A family of solution processable ligands and their Re(I) complexes towards light emitting applications

Abstract A series of triimine ligands incorporating 2,2′:6′,2″-terpyridine (terpy), 2,6-di(thiazol-2-yl)pyridine (dtpy), and 2,6-di(pyrazin-2-yl)pyridine (dppy) frameworks, as well as their corresponding Re(I) tricarbonyl complexes were successfully designed and synthesized to investigate the impact of the peripheral rings (pyridine, thiazole and pyrazine) and phenyl– or naphthyl–based substituents attached to the triimine skeleton on their photophysical and electroluminescent properties. The experimental studies were accompanied with DFT/TDDFT calculations. DSC investigations showed that both the free ligands and Re(I) complexes melted at high temperature (164–309 °C) and some of them are able to form amorphous materials. CV measurements revealed that energy band gaps calculated on the basis of ionization potential and electron affinity of the Re(I) complexes, which are correlated with energy levels of frontier molecular orbitals, fall in the range of 2.14–2.32 eV, being lower than the corresponding ligands, what makes the complexes promising for organoelectronic applications. The photophysical properties of the synthesized triimine ligands and Re(I) complexes were studied in detail by electronic absorption and emission. In solution they exhibited photoluminescence quantum yields ranging from 0.15% to 84.42% depending on the chemical structure.

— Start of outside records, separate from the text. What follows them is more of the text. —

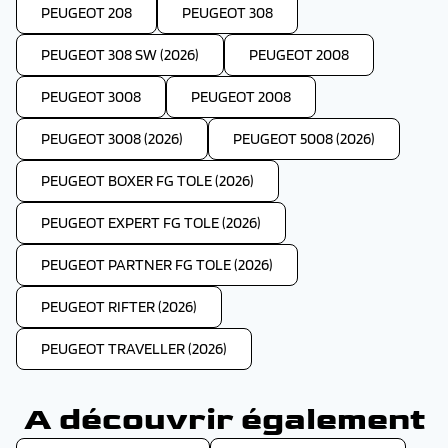
également maintenue au catalogue du constructeur
chromées (finition GT), un pare-brise feuilleté
PEUGEOT 208
PEUGEOT 308
avec une motorisation hybride rechargeable de 360
acoustique, des sièges avant chauffants et anti-mal
ch (boîte automatique à 8 rapports).
de dos, la climatisation automatique bi-zone,
PEUGEOT 308 SW (2026)
l’éclairage d’ambiance et le système Hi-Fi Premium
PEUGEOT 2008
Focal (en option).
PEUGEOT 3008
PEUGEOT 2008
PEUGEOT 3008 (2026)
PEUGEOT 5008 (2026)
PEUGEOT BOXER FG TOLE (2026)
PEUGEOT EXPERT FG TOLE (2026)
PEUGEOT PARTNER FG TOLE (2026)
PEUGEOT RIFTER (2026)
PEUGEOT TRAVELLER (2026)
A découvrir également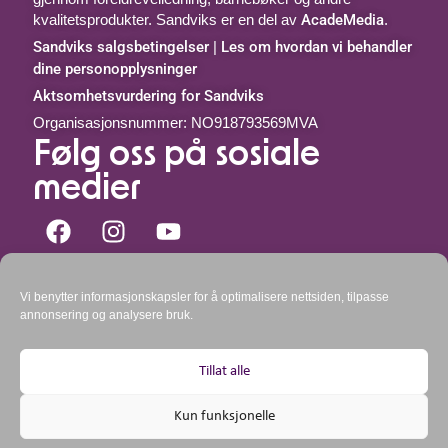
kvalitetsprodukter. Sandviks er en del av
AcadeMedia
.
Sandviks salgsbetingelser
|
Les om hvordan vi behandler
dine personopplysninger
Aktsomhetsvurdering for Sandviks
Organisasjonsnummer: NO918793569MVA
Følg oss på sosiale
medier
Kontakt oss
Vi benytter informasjonskapsler for å optimalisere nettsiden, tilpasse
Telefon: 51 44 00 51 mellom kl.
9-10:30 og 11:30-15
annonsering og analysere bruk.
mandag – fredag.
kundeservice@goboken.no
E-post:
Post: Sandviks AS, postboks 366 Forus, 4068
Tillat alle
Stavanger
Besøksadresse: Strandsvingen 14, 4032 Stavanger
Kun funksjonelle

The presence of pyrazine units significantly reduced ability for radiative emission. All the compounds were emissive also in a solid state. Preliminary tests of electroluminescence ability demonstrated that most of the devices with Re(I) complexes exhibited red or orange emission, while diodes with ligands showed maximum of emission band located mainly in the green region. It should be noticed that diodes with active layer consisting of a neat complex (ITO:PEDOT:PSS/complex/Al) emitted light under applied voltage.